Vues d’Afrique 2023.
II

ÉVÉNEMENT.
[ Festival ]

texte
Élie Castiel

 

Sur quelques

courts métrages

maghrébins

 

Depuis quelques années, du moins dans les festivals, les courts et moyens métrages sont devenus des incontournables, se groupant eux-mêmes dans des manifestations cinématographiques un peu partout à travers le monde. Autrefois les laissés-pour-compte, les exilés, aujourd’hui ceux par qui le cinéma s’inventera.

Et souvent avec, comme résultat de vraies « petites » merveilles tant dans le contenu narratif que dans l’ensemble formel. Aussi bien dans l’image réelle que dans l’animée (autre forme de spécialisation).

Du Maroc/Pays-Bas, Burka, là où le bureau d’un dentiste, salle de chirurgie et surtout celle d’attente sont les lieux d’un regard sur la xénophobie. Pas de rage de la part de Wahid Sanouji, mais une lucidité intérieure. Des gestes, quelques mots à peine, tous les personnages s’exprimant à peine. Sauf la dernière patiente à arriver. Et une morale inattendue à cette histoire qui ne plaira pas aux intolérants de tout acabit.

Dania Achour, dans Poupiya, signe la réalisation et se met elle-même en scène pour explorer le « féminin ». À en croire le titre, qui veut sans doute dire, « femme fleur ou poupée », la protagoniste se marie donnant droit à un début de rituel au « henné » d’une beauté musicale exemplaire. Puis un recours à l’ellipse pour illustrer les temps de son quotidien. Elle danse malgré les interdits. Et à la fin, une réconciliation avec l’ordre patriarcal qui, soudain, cède aux avances de ce qui signifie « liberté de mouvement ». Et dans la musicalité, ce mélange si typiquement marocain d’influences andalouses issues d’une tradition judéo-chrétienne si présente, bien que beaucoup plus dans le passé, dans le plus tolérant des pays du Maghreb.

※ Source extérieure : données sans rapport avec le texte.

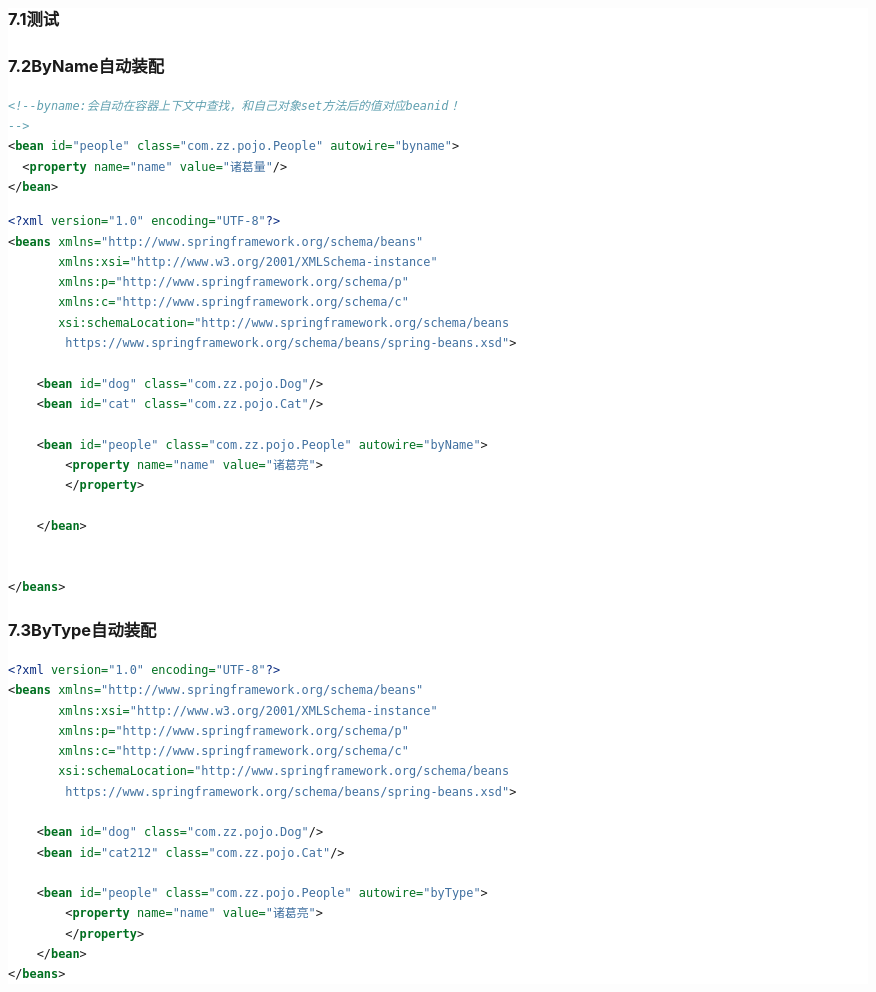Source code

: ### 7.1测试

### 7.2ByName自动装配

```xml
<!--byname:会自动在容器上下文中查找，和自己对象set方法后的值对应beanid！
-->
<bean id="people" class="com.zz.pojo.People" autowire="byname">
  <property name="name" value="诸葛量"/>
</bean>
```



```xml
<?xml version="1.0" encoding="UTF-8"?>
<beans xmlns="http://www.springframework.org/schema/beans"
       xmlns:xsi="http://www.w3.org/2001/XMLSchema-instance"
       xmlns:p="http://www.springframework.org/schema/p"
       xmlns:c="http://www.springframework.org/schema/c"
       xsi:schemaLocation="http://www.springframework.org/schema/beans
        https://www.springframework.org/schema/beans/spring-beans.xsd">

    <bean id="dog" class="com.zz.pojo.Dog"/>
    <bean id="cat" class="com.zz.pojo.Cat"/>

    <bean id="people" class="com.zz.pojo.People" autowire="byName">
        <property name="name" value="诸葛亮">
        </property>

    </bean>


</beans>
```

### 7.3ByType自动装配

```xml
<?xml version="1.0" encoding="UTF-8"?>
<beans xmlns="http://www.springframework.org/schema/beans"
       xmlns:xsi="http://www.w3.org/2001/XMLSchema-instance"
       xmlns:p="http://www.springframework.org/schema/p"
       xmlns:c="http://www.springframework.org/schema/c"
       xsi:schemaLocation="http://www.springframework.org/schema/beans
        https://www.springframework.org/schema/beans/spring-beans.xsd">

    <bean id="dog" class="com.zz.pojo.Dog"/>
    <bean id="cat212" class="com.zz.pojo.Cat"/>

    <bean id="people" class="com.zz.pojo.People" autowire="byType">
        <property name="name" value="诸葛亮">
        </property>
    </bean>
</beans>
```
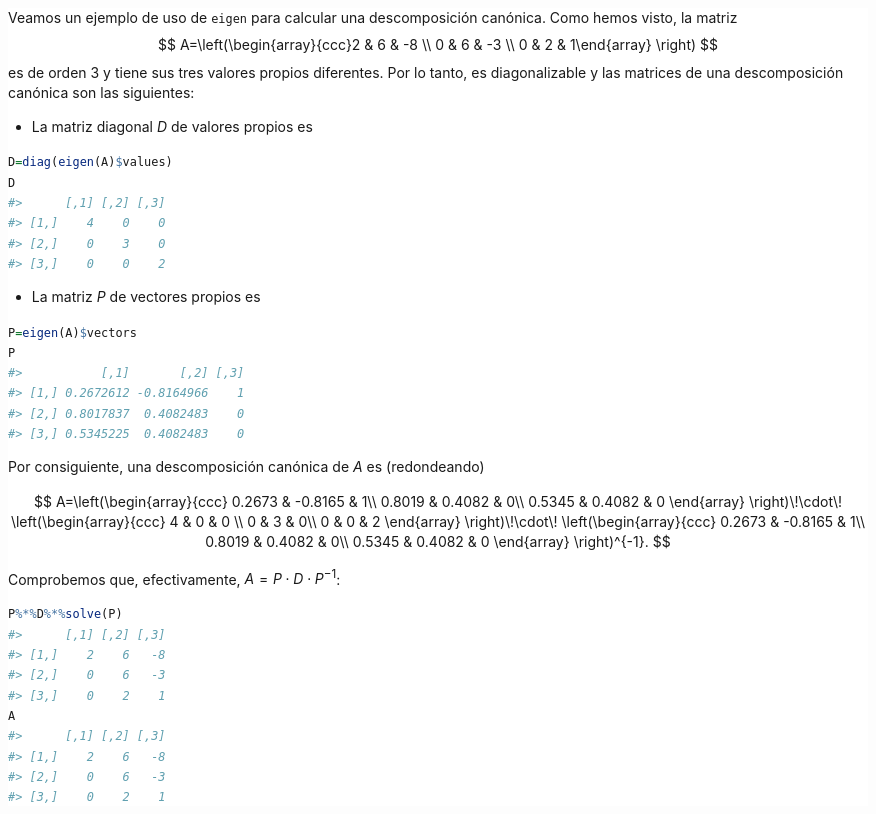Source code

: 

Veamos un ejemplo de uso de `eigen` para calcular una descomposición canónica.
Como hemos visto, la matriz 
$$
A=\left(\begin{array}{ccc}2 & 6 & -8 \\ 0 & 6 & -3 \\ 0 & 2 & 1\end{array}
\right)
$$
es de orden 3 y tiene sus tres valores propios diferentes. Por lo tanto, es diagonalizable y las matrices de una  descomposición canónica  son las siguientes:

* La matriz diagonal $D$ de valores propios es

```r
D=diag(eigen(A)$values) 
D
#>      [,1] [,2] [,3]
#> [1,]    4    0    0
#> [2,]    0    3    0
#> [3,]    0    0    2
```

* La matriz $P$ de vectores propios es

```r
P=eigen(A)$vectors 
P
#>           [,1]       [,2] [,3]
#> [1,] 0.2672612 -0.8164966    1
#> [2,] 0.8017837  0.4082483    0
#> [3,] 0.5345225  0.4082483    0
```

Por consiguiente, una descomposición canónica de $A$ es (redondeando)

$$
A=\left(\begin{array}{ccc}
0.2673 & -0.8165 & 1\\
0.8019 & 0.4082 & 0\\
0.5345 & 0.4082 & 0
\end{array}
\right)\!\cdot\!
\left(\begin{array}{ccc}
4 & 0 & 0 \\ 0 & 3 & 0\\ 0 & 0 & 2 \end{array}
\right)\!\cdot\!
\left(\begin{array}{ccc}
0.2673 & -0.8165 & 1\\
0.8019 & 0.4082 & 0\\
0.5345 & 0.4082 & 0
\end{array}
\right)^{-1}.
$$

Comprobemos que, efectivamente,  $A=P\cdot D\cdot P^{-1}$:

```r
P%*%D%*%solve(P)
#>      [,1] [,2] [,3]
#> [1,]    2    6   -8
#> [2,]    0    6   -3
#> [3,]    0    2    1
A
#>      [,1] [,2] [,3]
#> [1,]    2    6   -8
#> [2,]    0    6   -3
#> [3,]    0    2    1
```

Le Tunisien Aziz Chennaoui, qui vit maintenant au Canada, propose un essai sur la mise en scène. Refus de linéarité traditionnelle, désir d’aller plus loin dans la description du corps (attention, rien de grave ni d’interdit aux moins de 18 ans), suscite l’intérêt des cinéphiles et, dans ce court épisode dans le monde de la drogue que constitue Korrinty, une sorte de proposition personnelle et porte d’issue à des projets encore plus ambitieux dans le proche futur. Intéressant.

D’Aziz Zoromba, Simo (Canada/Égypte) ou une étrange version de Cain et Abel, sans la tragédie, mais non pour le moins une vision moderne sur la filiation, sur la famille, les traditions et le rituel social qu’impose la famille nucléaire, le enfants qu’on aime plus que les autres, la jalousie mal exprimée, les parents inaudibles dans la sphère de la psychologie. Et pour Zoromba, une direction d’acteurs irréprochables.

Deux autres courts qui nous interpellent. De Rachid Allaoua, Yanni (Canada/Algérie), sur l’endoctrinement au racisme afin de continuer à appartenir au groupe. Un regard mesuré malgré les gestes d’oppression et surtout une vision du cinéma axé sur ce que signifie raconter une histoire sans véritables ondes de choc. Ce qui suscite vraiment l’attention, c’est la puissance du projet en question, digne de foi.

Puis, finalement, Sur la tombe de mon père, de Jawahine Zentar (France/Maroc). Et si contrairement à la tradition musulmane, une jeune fille assistait à l’enterrement de son père, où seuls les hommes peuvent assister? Par courage, par conviction, pour que les choses changent. Que se passera-t’il?  Zentar dialogue avec la forme, là où la mise en scène s’harmonise avec les rituels du deuil, s’entoure de comédiennes et de figurants investis dans le récit et, tournant le dos aux conventions, signe un film courageux qui aurait pu facilement se transformer en long métrage.